In the listing that follows, how many lines have the word "PlayStation" in them? Give only the number.
++++ WORKING DATA
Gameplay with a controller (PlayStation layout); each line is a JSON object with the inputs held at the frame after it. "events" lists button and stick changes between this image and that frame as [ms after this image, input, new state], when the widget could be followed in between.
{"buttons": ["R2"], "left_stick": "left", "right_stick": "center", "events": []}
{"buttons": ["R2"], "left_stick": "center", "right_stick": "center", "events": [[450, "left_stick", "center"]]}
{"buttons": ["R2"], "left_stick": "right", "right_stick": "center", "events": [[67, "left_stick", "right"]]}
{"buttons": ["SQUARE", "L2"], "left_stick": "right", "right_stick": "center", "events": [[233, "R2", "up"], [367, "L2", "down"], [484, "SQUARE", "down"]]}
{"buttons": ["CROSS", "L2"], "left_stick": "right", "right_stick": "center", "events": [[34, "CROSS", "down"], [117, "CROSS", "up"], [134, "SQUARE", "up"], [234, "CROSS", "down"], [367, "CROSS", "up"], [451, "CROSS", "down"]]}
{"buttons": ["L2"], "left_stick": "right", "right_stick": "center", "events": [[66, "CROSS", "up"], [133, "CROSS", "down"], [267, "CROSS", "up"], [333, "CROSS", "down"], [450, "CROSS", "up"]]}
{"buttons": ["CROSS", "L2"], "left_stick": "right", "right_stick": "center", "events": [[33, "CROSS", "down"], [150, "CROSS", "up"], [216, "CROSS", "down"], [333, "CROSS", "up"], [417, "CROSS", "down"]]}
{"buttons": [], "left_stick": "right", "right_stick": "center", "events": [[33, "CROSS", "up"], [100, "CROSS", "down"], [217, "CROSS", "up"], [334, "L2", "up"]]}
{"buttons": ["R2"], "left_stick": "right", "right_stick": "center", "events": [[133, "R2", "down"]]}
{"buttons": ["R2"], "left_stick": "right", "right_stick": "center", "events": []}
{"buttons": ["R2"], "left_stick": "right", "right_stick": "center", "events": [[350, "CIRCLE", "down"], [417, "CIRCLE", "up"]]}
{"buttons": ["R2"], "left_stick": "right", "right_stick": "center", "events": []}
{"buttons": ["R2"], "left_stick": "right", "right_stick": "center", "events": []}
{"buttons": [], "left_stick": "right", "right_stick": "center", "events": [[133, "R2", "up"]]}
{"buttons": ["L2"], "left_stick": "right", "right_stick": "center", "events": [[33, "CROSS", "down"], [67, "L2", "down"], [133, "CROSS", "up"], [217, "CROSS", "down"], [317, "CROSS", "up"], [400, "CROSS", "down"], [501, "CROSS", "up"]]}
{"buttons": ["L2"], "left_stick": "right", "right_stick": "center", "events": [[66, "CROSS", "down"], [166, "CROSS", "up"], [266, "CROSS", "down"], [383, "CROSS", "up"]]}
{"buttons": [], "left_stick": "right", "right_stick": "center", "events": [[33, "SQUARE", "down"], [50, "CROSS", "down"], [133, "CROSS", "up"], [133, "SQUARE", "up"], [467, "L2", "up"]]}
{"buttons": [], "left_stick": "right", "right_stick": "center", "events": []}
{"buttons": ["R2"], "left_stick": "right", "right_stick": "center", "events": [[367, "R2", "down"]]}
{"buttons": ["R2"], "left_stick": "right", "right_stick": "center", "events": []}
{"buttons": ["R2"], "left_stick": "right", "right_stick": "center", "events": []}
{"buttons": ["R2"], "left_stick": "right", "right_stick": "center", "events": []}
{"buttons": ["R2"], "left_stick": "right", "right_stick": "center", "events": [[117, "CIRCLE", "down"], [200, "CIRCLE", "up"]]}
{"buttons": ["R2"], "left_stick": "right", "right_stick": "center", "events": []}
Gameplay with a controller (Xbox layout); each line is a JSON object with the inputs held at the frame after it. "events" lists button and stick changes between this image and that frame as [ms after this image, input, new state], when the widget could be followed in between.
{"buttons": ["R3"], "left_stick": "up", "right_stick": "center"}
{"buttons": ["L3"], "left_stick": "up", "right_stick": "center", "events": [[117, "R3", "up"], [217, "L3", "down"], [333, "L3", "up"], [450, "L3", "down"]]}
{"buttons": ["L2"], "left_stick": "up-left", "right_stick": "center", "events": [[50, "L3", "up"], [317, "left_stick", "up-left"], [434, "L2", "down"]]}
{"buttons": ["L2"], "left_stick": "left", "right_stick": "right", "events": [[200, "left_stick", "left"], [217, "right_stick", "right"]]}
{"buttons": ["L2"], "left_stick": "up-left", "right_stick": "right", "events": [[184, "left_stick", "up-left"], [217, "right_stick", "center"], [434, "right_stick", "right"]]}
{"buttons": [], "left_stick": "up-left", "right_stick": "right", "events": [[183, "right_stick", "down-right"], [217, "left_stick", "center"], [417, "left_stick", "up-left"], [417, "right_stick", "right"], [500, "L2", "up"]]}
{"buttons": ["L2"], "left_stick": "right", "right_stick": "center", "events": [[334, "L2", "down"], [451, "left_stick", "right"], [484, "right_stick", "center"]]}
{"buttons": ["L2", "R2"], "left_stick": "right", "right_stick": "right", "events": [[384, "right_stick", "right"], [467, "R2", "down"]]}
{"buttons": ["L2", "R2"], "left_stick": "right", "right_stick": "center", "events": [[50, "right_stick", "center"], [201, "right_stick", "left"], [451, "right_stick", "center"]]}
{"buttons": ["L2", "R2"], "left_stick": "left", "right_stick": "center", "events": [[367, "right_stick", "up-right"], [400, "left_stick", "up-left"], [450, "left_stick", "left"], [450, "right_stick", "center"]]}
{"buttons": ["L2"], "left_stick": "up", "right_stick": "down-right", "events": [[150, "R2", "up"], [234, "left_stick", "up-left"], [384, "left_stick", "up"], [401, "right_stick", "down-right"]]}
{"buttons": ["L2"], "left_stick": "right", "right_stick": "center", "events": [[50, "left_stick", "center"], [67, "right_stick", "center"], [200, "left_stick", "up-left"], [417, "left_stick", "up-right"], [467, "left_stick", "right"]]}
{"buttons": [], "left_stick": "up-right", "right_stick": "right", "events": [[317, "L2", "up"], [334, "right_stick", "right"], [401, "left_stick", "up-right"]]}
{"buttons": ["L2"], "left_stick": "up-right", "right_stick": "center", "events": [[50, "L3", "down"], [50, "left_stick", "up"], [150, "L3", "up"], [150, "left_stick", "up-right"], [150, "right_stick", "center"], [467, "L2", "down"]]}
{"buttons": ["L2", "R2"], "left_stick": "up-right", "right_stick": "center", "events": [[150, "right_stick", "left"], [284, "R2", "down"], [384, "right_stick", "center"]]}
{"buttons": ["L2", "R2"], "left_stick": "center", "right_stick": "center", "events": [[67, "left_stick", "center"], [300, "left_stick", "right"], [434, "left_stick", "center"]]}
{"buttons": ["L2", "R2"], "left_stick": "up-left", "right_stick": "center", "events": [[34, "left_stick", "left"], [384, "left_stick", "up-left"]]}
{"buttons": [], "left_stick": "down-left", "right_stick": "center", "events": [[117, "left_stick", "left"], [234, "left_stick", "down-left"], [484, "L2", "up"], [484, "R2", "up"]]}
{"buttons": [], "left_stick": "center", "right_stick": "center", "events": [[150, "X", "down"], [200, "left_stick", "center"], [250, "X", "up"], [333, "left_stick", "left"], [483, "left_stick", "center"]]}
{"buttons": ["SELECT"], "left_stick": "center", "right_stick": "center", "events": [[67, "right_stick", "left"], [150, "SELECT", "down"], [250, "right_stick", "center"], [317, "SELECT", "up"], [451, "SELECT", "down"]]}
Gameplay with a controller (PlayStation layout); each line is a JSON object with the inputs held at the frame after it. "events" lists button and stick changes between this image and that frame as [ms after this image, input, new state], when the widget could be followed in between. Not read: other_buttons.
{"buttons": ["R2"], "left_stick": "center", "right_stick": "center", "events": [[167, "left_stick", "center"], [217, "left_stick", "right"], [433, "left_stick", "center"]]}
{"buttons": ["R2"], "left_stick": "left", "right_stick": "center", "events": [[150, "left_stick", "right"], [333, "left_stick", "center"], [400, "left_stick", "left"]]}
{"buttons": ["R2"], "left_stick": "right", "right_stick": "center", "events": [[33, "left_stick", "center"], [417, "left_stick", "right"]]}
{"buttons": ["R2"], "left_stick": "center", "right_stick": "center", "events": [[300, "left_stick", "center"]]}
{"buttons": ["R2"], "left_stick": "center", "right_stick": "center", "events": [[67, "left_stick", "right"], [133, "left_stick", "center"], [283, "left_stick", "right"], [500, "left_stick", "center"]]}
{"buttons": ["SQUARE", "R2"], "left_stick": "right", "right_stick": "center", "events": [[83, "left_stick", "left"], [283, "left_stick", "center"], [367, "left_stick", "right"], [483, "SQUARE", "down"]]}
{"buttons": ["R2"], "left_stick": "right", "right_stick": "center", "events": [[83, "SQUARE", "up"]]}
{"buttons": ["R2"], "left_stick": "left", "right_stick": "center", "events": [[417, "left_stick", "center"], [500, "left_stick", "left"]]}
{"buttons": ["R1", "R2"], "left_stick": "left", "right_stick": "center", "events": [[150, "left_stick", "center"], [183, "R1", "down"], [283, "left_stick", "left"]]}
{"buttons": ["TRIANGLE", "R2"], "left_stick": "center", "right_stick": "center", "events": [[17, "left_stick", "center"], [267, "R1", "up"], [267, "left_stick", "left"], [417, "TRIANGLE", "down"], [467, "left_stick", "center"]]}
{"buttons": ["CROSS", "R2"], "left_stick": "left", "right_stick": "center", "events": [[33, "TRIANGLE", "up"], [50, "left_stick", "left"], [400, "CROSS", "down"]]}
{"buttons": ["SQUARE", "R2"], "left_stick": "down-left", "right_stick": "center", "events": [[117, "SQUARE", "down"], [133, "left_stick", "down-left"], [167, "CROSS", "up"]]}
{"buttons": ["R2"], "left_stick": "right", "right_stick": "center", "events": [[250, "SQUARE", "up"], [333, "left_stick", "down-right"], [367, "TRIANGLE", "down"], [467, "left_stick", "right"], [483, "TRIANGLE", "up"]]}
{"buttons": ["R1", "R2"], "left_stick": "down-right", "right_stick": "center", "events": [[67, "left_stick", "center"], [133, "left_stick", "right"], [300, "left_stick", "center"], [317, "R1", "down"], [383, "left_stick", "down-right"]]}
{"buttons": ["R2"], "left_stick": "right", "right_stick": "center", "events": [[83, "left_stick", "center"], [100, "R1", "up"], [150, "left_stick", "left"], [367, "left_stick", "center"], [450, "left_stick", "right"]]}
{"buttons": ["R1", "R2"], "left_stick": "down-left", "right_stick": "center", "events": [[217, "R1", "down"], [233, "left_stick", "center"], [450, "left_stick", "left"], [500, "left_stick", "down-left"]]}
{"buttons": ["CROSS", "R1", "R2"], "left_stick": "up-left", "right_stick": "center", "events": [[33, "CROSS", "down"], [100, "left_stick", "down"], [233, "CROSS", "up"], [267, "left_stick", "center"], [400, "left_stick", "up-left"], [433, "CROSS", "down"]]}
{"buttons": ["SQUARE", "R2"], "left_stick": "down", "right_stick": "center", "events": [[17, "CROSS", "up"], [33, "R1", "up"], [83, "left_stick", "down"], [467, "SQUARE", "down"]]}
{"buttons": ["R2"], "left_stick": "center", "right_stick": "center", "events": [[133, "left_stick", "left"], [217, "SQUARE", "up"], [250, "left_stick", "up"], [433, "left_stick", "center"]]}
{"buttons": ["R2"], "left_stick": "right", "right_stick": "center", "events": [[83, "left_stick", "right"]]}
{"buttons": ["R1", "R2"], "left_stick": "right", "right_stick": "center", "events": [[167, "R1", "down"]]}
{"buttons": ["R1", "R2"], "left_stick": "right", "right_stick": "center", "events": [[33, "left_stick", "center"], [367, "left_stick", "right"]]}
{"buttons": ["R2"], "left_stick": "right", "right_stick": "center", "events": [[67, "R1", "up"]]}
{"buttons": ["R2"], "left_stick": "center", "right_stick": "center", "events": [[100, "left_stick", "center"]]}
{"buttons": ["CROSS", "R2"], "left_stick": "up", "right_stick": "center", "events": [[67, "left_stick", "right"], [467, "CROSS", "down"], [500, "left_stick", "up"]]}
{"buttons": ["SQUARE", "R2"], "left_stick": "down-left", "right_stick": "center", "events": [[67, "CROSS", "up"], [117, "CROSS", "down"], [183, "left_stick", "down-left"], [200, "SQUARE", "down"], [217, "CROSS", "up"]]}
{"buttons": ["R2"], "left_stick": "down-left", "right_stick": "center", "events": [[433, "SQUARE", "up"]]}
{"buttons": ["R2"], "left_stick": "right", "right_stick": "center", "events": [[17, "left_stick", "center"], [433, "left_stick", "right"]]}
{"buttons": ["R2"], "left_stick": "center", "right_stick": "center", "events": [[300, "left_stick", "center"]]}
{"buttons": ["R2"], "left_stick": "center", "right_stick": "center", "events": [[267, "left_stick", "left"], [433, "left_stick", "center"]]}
++++++++
### FINISHED TASK
2